Clinical Implications
The findings of this study highlight several practical implications for clinical practice in organ donation settings. Given the emotional and ethical challenges experienced by transplant coordinator nurses, transplant centers should consider implementing structured psychological support mechanisms such as counseling and debriefing sessions. In addition, continuous professional training focused on communication skills, emotional management, and ethical decision-making may strengthen coordinators’ ability to support families during the consent process. Adopting culturally and religiously sensitive family-centered communication strategies can also facilitate more effective interactions with families facing brain death decisions. Collectively, these measures may enhance both the well-being of transplant coordinators and the effectiveness of the organ donation process.
Conclusion
This study provided in-depth insights into the experiences of organ transplant coordinator nurses regarding the consent process for organ donation in Iran. The results underscore the need for comprehensive interventions at both institutional and societal levels. Establishing formal psychological support systems within transplant centers, developing continuous training programs focused on communication, ethical sensitivity, and emotional regulation, designing culturally and religiously sensitive family-centered protocols, and improving public awareness about brain death and organ donation are essential steps. Strengthening organizational support mechanisms is equally critical to safeguard nurses’ mental health and sustain the quality of care.
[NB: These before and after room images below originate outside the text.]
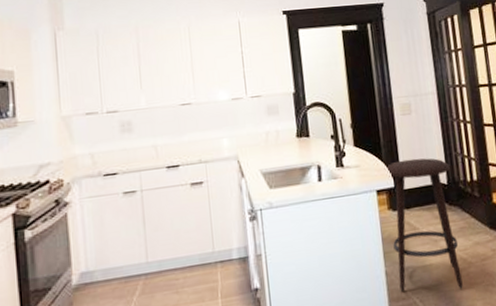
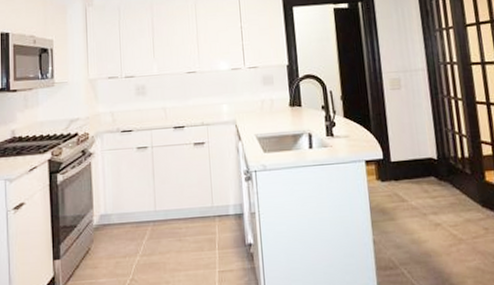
stool: present [384,158,463,293] -> none [373,132,453,265]

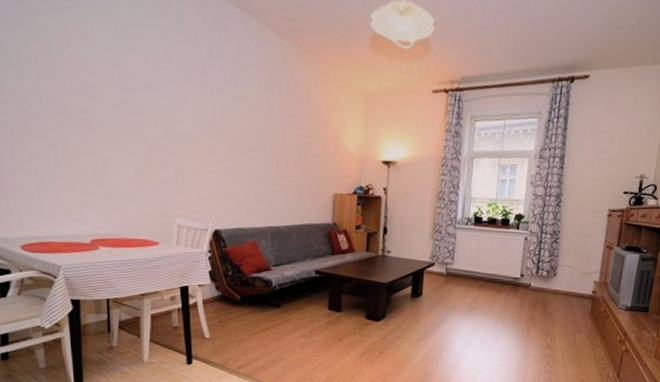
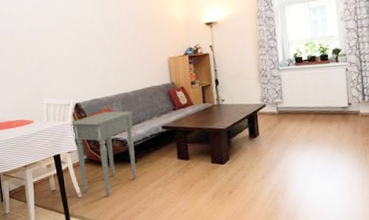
side table: none [206,244,283,342] -> present [70,111,137,197]

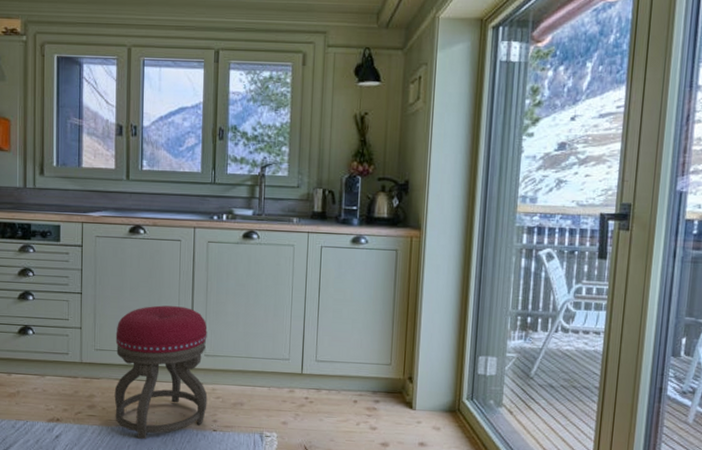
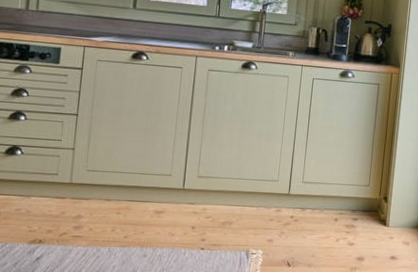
stool: present [114,305,208,440] -> none [102,128,202,260]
By illuminating the multidimensional realities of transplant coordination, this study provides an evidence-based foundation for the development of supportive, educational, and policy initiatives aimed at enhancing both nurse well-being and the effectiveness of the organ donation system in Iran.
Footnotes
Acknowledgments
We acknowledge the financial support of the Research of the Tehran University of Medical Sciences and all the participants who helped us in this study.
Ethical Considerations
The present study was approved by the Ethics Committee of Research Center of Quran, Hadith and Medicine’s Sciences, Tehran University of Medical Sciences, with the ethical approval code of IR.TUMS.IKHC.REC.1404.010.
Consent to Participate
All research participants provided written consent to participate in this study.
Consent for Publication
Informed written consent for publication was obtained from all participants involved in the study by providing them with a comprehensive participant information sheet and asking them to sign a consent form.
Author Contributions
Study Design: FB, Data Collection: FB, MAM, Data Analysis: FB, MM, Study Supervision: FB, Manuscript Writing: MM, FB, MAM, Critical Revisions for Intellectual Content: FB.
Funding
The authors disclosed receipt of the following financial support for the research, authorship, and/or publication of this article: The authors declared that this study was approved as a research project by the Tehran University of Medical Sciences, but no financial funding was received for the research, authorship, and/or publication of this article.
Declaration of Conflicting Interests
The authors declared no potential conflicts of interest with respect to the research, authorship, and/or publication of this article.
Data Availability Statement
Due to the risk of identification, the data from this study involving human participants are not shareable.